Rett syndrome is a complex, multisystem neurodevelopmental disorder that includes a period of normal development followed by significant developmental regression with loss of language and hand function skills, impaired gait and development of hand stereotypes.1,2 It occurs worldwide in approximately one of every 10,000 to 15,000 female births.3

“Rett is a complex disease that can present with a diverse array of symptoms. In clinical trials, trofinetide demonstrated a significant improvement in a range of Rett syndrome symptoms,” said Jeffrey L. Neul, M.D., Ph.D., Annette Schaffer Eskind Chair and Director, Vanderbilt Kennedy Center, Professor of Pediatrics, Division of Neurology, Pharmacology, and Special Education, Vanderbilt University Medical Center and Phase 3 Lavender™ study investigator. “We look forward to the FDA’s review of this submission and the prospect of having access to the first approved treatment for Rett syndrome.”

The NDA is supported by results from the pivotal Phase 3 Lavender study evaluating the efficacy and safety of trofinetide versus placebo in 187 girls and young women aged 5-20 years with Rett syndrome. The study demonstrated a statistically significant improvement over placebo on the co-primary endpoints, the Rett Syndrome Behaviour Questionnaire (RSBQ) total score change from baseline to 12 weeks (p=0.0175; effect size=0.37) and the Clinical Global Impression-Improvement (CGI-I) scale score (p=0.0030; effect size=0.47). The RSBQ is a caregiver assessment of the core symptoms of Rett syndrome, and the CGI-I is a global physician assessment of worsening or improving of Rett syndrome. In addition, the study also met its key secondary endpoint, the Communication and Symbolic Behavior Scales Developmental Profile™ Infant-Toddler Checklist–Social Composite Score (CSBS-DP-IT–Social) change from baseline to week 12 (p=0.0064; effect size=0.43), a caregiver assessment of ability to communicate.
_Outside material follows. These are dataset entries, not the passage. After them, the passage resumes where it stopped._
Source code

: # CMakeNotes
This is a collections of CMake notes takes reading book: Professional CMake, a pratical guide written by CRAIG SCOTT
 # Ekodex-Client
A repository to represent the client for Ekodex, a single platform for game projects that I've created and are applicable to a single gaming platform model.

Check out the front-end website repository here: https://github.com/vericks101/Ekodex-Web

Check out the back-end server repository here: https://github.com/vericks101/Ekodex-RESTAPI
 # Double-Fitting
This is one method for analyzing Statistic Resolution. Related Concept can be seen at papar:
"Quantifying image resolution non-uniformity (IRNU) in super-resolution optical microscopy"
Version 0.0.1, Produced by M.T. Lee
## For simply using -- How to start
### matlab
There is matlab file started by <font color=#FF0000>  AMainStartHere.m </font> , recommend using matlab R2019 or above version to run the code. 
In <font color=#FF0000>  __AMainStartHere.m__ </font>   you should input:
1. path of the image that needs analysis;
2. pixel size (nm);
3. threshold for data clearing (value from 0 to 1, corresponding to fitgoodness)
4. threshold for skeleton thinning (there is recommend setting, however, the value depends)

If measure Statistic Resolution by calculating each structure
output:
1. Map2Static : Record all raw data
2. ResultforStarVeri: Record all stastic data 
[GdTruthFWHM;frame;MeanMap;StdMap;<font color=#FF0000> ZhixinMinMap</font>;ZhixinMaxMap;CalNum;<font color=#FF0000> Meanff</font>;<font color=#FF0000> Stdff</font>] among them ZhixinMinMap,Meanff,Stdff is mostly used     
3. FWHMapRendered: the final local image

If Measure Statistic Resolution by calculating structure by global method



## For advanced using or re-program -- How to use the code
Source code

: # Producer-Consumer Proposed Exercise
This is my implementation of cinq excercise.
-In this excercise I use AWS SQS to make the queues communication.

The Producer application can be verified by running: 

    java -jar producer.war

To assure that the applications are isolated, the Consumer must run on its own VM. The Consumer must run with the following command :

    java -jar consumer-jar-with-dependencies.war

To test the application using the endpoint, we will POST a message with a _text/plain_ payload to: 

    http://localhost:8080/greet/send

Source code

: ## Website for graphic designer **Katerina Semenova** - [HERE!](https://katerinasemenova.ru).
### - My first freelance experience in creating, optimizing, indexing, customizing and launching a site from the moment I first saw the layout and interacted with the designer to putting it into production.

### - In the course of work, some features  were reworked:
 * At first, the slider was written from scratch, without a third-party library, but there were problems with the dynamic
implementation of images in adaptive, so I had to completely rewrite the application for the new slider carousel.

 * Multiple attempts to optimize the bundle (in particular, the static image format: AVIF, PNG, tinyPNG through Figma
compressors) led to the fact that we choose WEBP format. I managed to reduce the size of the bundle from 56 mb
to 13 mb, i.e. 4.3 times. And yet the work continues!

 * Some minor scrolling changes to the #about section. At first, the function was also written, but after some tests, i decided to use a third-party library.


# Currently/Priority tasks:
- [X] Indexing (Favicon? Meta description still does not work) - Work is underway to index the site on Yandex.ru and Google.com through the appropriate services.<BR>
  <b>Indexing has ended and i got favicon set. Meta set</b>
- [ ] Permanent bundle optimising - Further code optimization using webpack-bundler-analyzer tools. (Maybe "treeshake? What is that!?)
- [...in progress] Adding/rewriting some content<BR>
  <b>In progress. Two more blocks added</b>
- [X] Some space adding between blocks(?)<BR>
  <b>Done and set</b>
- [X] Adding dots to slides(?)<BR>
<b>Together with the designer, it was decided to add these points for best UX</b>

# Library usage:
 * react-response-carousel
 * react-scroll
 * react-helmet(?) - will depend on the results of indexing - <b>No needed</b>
In 2018, Acadia entered into an exclusive license agreement with Neuren Pharmaceuticals Limited (ASX: NEU) for the development and commercialization of trofinetide for the treatment of Rett syndrome and other indications in North America. In addition to receiving priority review by the FDA, trofinetide has been granted Fast Track Status and Orphan Drug Designation for the treatment of Rett syndrome in the U.S. and has been granted Rare Pediatric Disease (RPD) designation by the FDA. Upon FDA approval of a product with RPD designation, the sponsor can receive a Priority Review Voucher, which can be used to obtain priority review for a subsequent application.